Wednesday, July 28, 2010

Review: Sangria's, Part II

One of the first restaurants we reviewed was Sangria's, a tapas restaurant where we had a light lunch. We knew it was just a trial, though -- we can't let a tapas restaurant go without a real meal. We went back for our anniversary (which was over 6 weeks ago, so that tells you how far behind I am) for tapas.

For our first round, we got the fried calamari, the patatas aioli, and the chorizo in wine sauce; the second round was meatballs and a salad. We got a carafe of sangria to accompany our meal. Anyone who knows the kind of eating we usually do at a tapas restaurant already knows that something was amiss if we only did two rounds of five dishes. And it was -- salt and oil.

The chorizo, for instance, was outstanding -- smoky, fatty chorizo, plenty of melt-in-your-mouth onions, a deep umami flavor to the sauce -- but it was all we could do to eat it all from the salt. Everything but the salad followed the same pattern -- delicious thanks to all of the salt and oil, but difficult to finish for the same reasons. Unfortunately, this is neither authentic to Spanish tapas nor appropriate to the ways Americans eat tapas. It might be more reasonable to start with a plate or two before a pan of paella (which we have not tried), but Sangria's was a difficult place to make a meal.

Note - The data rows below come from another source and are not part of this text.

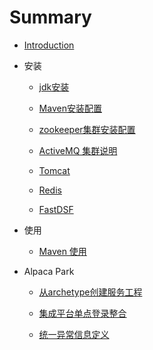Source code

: # Summary

* [Introduction](README.md)

* 安装
    
    * [jdk安装](/cn/install/install_jdk.md)
    
    * [Maven安装配置](cn/install/install_maven.md)
    
    * [zookeeper集群安装配置](cn/install/install_zookeeper.md)
    
    * [ActiveMQ 集群说明](cn/install/install_activemq.md)
    
    * [Tomcat](cn/install/install_tomcat.md)
    
    * [Redis](cn/install/install_redis.md)
    
    * [FastDSF](cn/install/install_dsf.md)

* 使用
    
    * [Maven 使用](cn/usage/useage_maven.md)

* Alpaca Park
    
    * [从archetype创建服务工程](cn/park/new_service_project_from_archetype.md)
    
    * [集成平台单点登录整合](cn/park/euler_sso_filter.md)
    
    * [统一异常信息定义](cn/park/park_error_mvc_onfiguration.md)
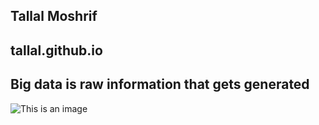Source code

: ## Tallal Moshrif
## tallal.github.io
## Big data is raw information that gets generated
![This is an image](https://image.petmd.com/files/styles/978x550/public/2022-10/french-bulldog.jpeg?w=2048&q=75)
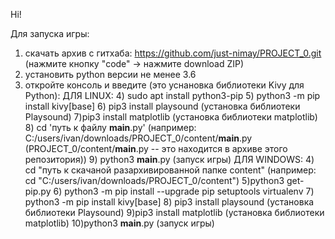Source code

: 
Hi!

Для запуска игры: 
1) скачать архив с гитхаба: https://github.com/just-nimay/PROJECT_0.git (нажмите кнопку "code" -> нажмите download ZIP)
2) установить python версии не менее 3.6
3) откройте консоль и введите (это уснановка библиотеки Kivy для Python): 
    ДЛЯ LINUX:
    	4) sudo apt install python3-pip
		5) python3 -m pip install kivy[base]
		6) pip3 install playsound (установка библиотеки Playsound)
		7)pip3 install matplotlib (установка библиотеки matplotlib)
		8) cd 'путь к файлу __main__.py' (например: C:/users/ivan/downloads/PROJECT_0/content/__main__.py (PROJECT_0/content/__main__.py -- это находится в архиве этого репозитория))
		9) python3 __main__.py (запуск игры)
	ДЛЯ WINDOWS:
		4) cd "путь к скачаной разархивированной папке content" (например: cd "C:/users/ivan/downloads/PROJECT_0/content")
		5)python3 get-pip.py
		6) python3 -m pip install --upgrade pip setuptools virtualenv
		7) python3 -m pip install kivy[base] 
		8) pip3 install playsound (установка библиотеки Playsound)
		9)pip3 install matplotlib (установка библиотеки matplotlib)
		10)python3 __main__.py (запуск игры)



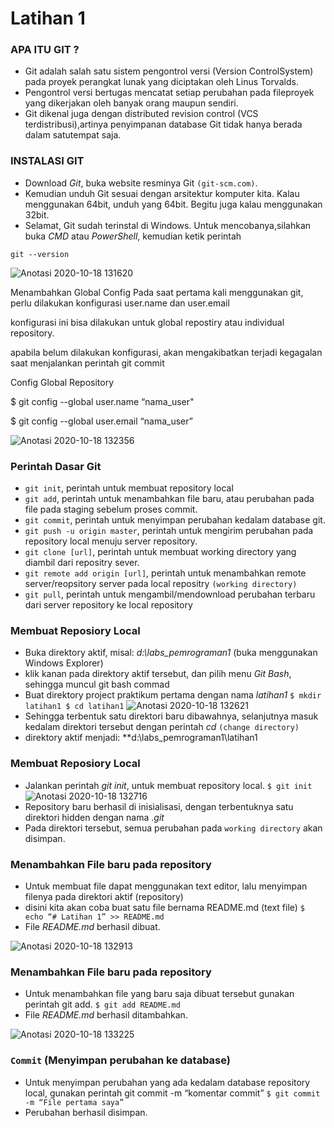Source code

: # Latihan 1
### APA ITU GIT ?
* Git adalah salah satu sistem pengontrol versi (Version ControlSystem) pada proyek perangkat lunak yang diciptakan oleh Linus Torvalds.
* Pengontrol versi bertugas mencatat setiap perubahan pada fileproyek yang dikerjakan oleh banyak orang maupun sendiri.
* Git dikenal juga dengan distributed revision control (VCS terdistribusi),artinya penyimpanan database Git tidak hanya berada dalam satutempat saja.


### INSTALASI GIT
* Download *Git*, buka website resminya Git `(git-scm.com)`.
* Kemudian unduh Git sesuai dengan arsitektur komputer kita. Kalau menggunakan 64bit, unduh yang 64bit. Begitu juga kalau menggunakan 32bit.
* Selamat, Git sudah terinstal di Windows. Untuk mencobanya,silahkan buka *CMD* atau *PowerShell*, kemudian ketik perintah

``git --version``

![Anotasi 2020-10-18 131620](https://user-images.githubusercontent.com/72904723/96360755-04c1e480-114a-11eb-8e1a-2e259ae5f836.png)

Menambahkan Global Config
Pada saat pertama kali menggunakan git, perlu dilakukan konfigurasi user.name dan user.email

konfigurasi ini bisa dilakukan untuk global repostiry atau individual repository.

apabila belum dilakukan konfigurasi, akan mengakibatkan terjadi kegagalan saat menjalankan perintah git commit

Config Global Repository

$ git config --global user.name “nama_user"

$ git config --global user.email “nama_user”

![Anotasi 2020-10-18 132356](https://user-images.githubusercontent.com/72904723/96360854-f7f1c080-114a-11eb-856a-fcadabe70f4f.png)

### Perintah Dasar Git

* `git init`, perintah untuk membuat repository local
* `git add`, perintah untuk menambahkan file baru, atau perubahan pada file pada staging sebelum proses commit.
* `git commit`, perintah untuk menyimpan perubahan kedalam database git.
* `git push -u origin master`, perintah untuk mengirim perubahan pada repository local menuju server repository.
* `git clone [url]`, perintah untuk membuat working directory yang diambil dari repositry sever.
* `git remote add origin [url]`, perintah untuk menambahkan remote server/reopsitory server pada local repositry ``(working directory)``
* `git pull`, perintah untuk mengambil/mendownload perubahan terbaru dari server repository ke local repository


### Membuat Reposiory Local

* Buka direktory aktif, misal: *d:\labs_pemrograman1* (buka menggunakan Windows Explorer)
* klik kanan pada direktory aktif tersebut, dan pilih menu *Git Bash*, sehingga muncul git bash commad
* Buat direktory project praktikum pertama dengan nama *latihan1*
``$ mkdir latihan1
$ cd latihan1``
![Anotasi 2020-10-18 132621](https://user-images.githubusercontent.com/72904723/96360998-20c68580-114c-11eb-99cd-47449836ee37.png)
* Sehingga terbentuk satu direktori baru dibawahnya, selanjutnya masuk kedalam direktori tersebut dengan perintah *cd* ``(change directory)``
* direktory aktif menjadi: **d:\labs_pemrograman1\latihan1

### Membuat Reposiory Local

* Jalankan perintah *git init*, untuk membuat repository local.
`$ git init`
![Anotasi 2020-10-18 132716](https://user-images.githubusercontent.com/72904723/96361201-0392b680-114e-11eb-8566-6dac0b756bd4.png)
* Repository baru berhasil di inisialisasi, dengan terbentuknya satu direktori hidden dengan nama .*git*
* Pada direktori tersebut, semua perubahan pada `working directory` akan disimpan.

### Menambahkan File baru pada repository

* Untuk membuat file dapat menggunakan text editor, lalu menyimpan filenya pada direktori aktif (repository)
* disini kita akan coba buat satu file bernama README.md (text file)
`$ echo “# Latihan 1” >> README.md`
* File *README.md* berhasil dibuat.

![Anotasi 2020-10-18 132913](https://user-images.githubusercontent.com/72904723/96361327-f924ec80-114e-11eb-81cd-d51e5ffa25bb.png)

### Menambahkan File baru pada repository

* Untuk menambahkan file yang baru saja dibuat tersebut gunakan perintah git add.
`$ git add README.md`
* File *README.md* berhasil ditambahkan.

![Anotasi 2020-10-18 133225](https://user-images.githubusercontent.com/72904723/96361427-b9aad000-114f-11eb-9ae2-af615bd9a7cb.png)
### `Commit` (Menyimpan perubahan ke database)

* Untuk menyimpan perubahan yang ada kedalam database repository local, gunakan perintah git commit -m “komentar commit”
`$ git commit -m “File pertama saya”`
* Perubahan berhasil disimpan.
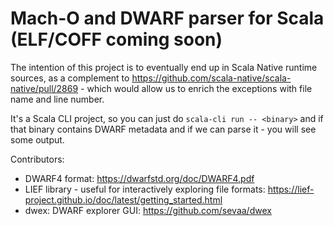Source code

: # Mach-O and DWARF parser for Scala (ELF/COFF coming soon)

The intention of this project is to eventually end up in Scala Native runtime sources,
as a complement to https://github.com/scala-native/scala-native/pull/2869 - 
which would allow us to enrich the exceptions with file name and line number.

It's a Scala CLI project, so you can just do `scala-cli run -- <binary>` and 
if that binary contains DWARF metadata and if we can parse it - you will see some output.

Contributors:

- DWARF4 format: https://dwarfstd.org/doc/DWARF4.pdf
- LIEF library - useful for interactively exploring file formats: https://lief-project.github.io/doc/latest/getting_started.html
- dwex: DWARF explorer GUI: https://github.com/sevaa/dwex
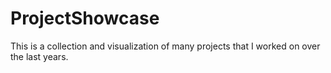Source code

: # ProjectShowcase
This is a collection and visualization of many projects that I worked on over the last years.  
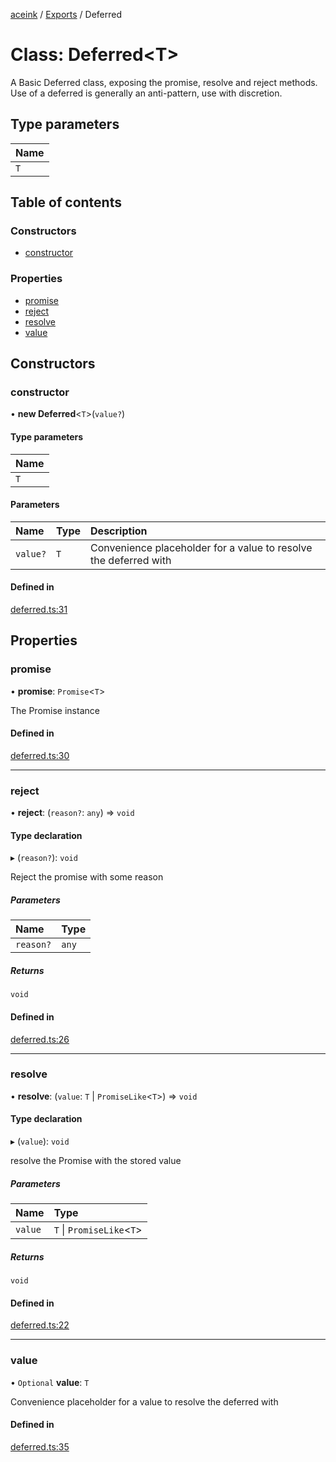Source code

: [aceink](../README.md) / [Exports](../modules.md) / Deferred

# Class: Deferred<T\>

A Basic Deferred class, exposing the promise, resolve and reject methods.
Use of a deferred is generally an anti-pattern, use with discretion.

## Type parameters

| Name |
| :------ |
| `T` |

## Table of contents

### Constructors

- [constructor](Deferred.md#constructor)

### Properties

- [promise](Deferred.md#promise)
- [reject](Deferred.md#reject)
- [resolve](Deferred.md#resolve)
- [value](Deferred.md#value)

## Constructors

### constructor

• **new Deferred**<`T`\>(`value?`)

#### Type parameters

| Name |
| :------ |
| `T` |

#### Parameters

| Name | Type | Description |
| :------ | :------ | :------ |
| `value?` | `T` | Convenience placeholder for a value to resolve the deferred with |

#### Defined in

[deferred.ts:31](https://github.com/calebboyd/async/blob/3efea5a/src/deferred.ts#L31)

## Properties

### promise

• **promise**: `Promise`<`T`\>

The Promise instance

#### Defined in

[deferred.ts:30](https://github.com/calebboyd/async/blob/3efea5a/src/deferred.ts#L30)

___

### reject

• **reject**: (`reason?`: `any`) => `void`

#### Type declaration

▸ (`reason?`): `void`

Reject the promise with some reason

##### Parameters

| Name | Type |
| :------ | :------ |
| `reason?` | `any` |

##### Returns

`void`

#### Defined in

[deferred.ts:26](https://github.com/calebboyd/async/blob/3efea5a/src/deferred.ts#L26)

___

### resolve

• **resolve**: (`value`: `T` \| `PromiseLike`<`T`\>) => `void`

#### Type declaration

▸ (`value`): `void`

resolve the Promise with the stored value

##### Parameters

| Name | Type |
| :------ | :------ |
| `value` | `T` \| `PromiseLike`<`T`\> |

##### Returns

`void`

#### Defined in

[deferred.ts:22](https://github.com/calebboyd/async/blob/3efea5a/src/deferred.ts#L22)

___

### value

• `Optional` **value**: `T`

Convenience placeholder for a value to resolve the deferred with

#### Defined in

[deferred.ts:35](https://github.com/calebboyd/async/blob/3efea5a/src/deferred.ts#L35)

The calamari followed the same pattern: barely overcooked at all, far less so than most American restaurants, but Melanie likened it to Kentucky Fried Squid -- heavy breading that overwhelmed the flavor of the squid itself.

And so on: the potatoes were nicely fried, but swam in oil with a layer of heavy aioli on top; the meatballs were garlicky and flavorful, which was partially owed to the hefty helping of salt they had.

Sangria's does deserve applause, though, for their willingness to shy from an excess of consistency. The sangria had different fruit, following what was seasonally available, and the salad was topped with different stuff -- different cheese, different charcuterie, etc. Kudos to Sangria's for bucking the insistence that every dish must be cookie-cutter identical and keeping our palates entertained day after day.

In the end, that openness to variation could come in handy, since Sangria's is definitely the sort of place I could start out most any night with a tapa and a glass of sangria. For appetizers or a light lunch, Sangria's is wonderful, but for a meal -- maybe not so much.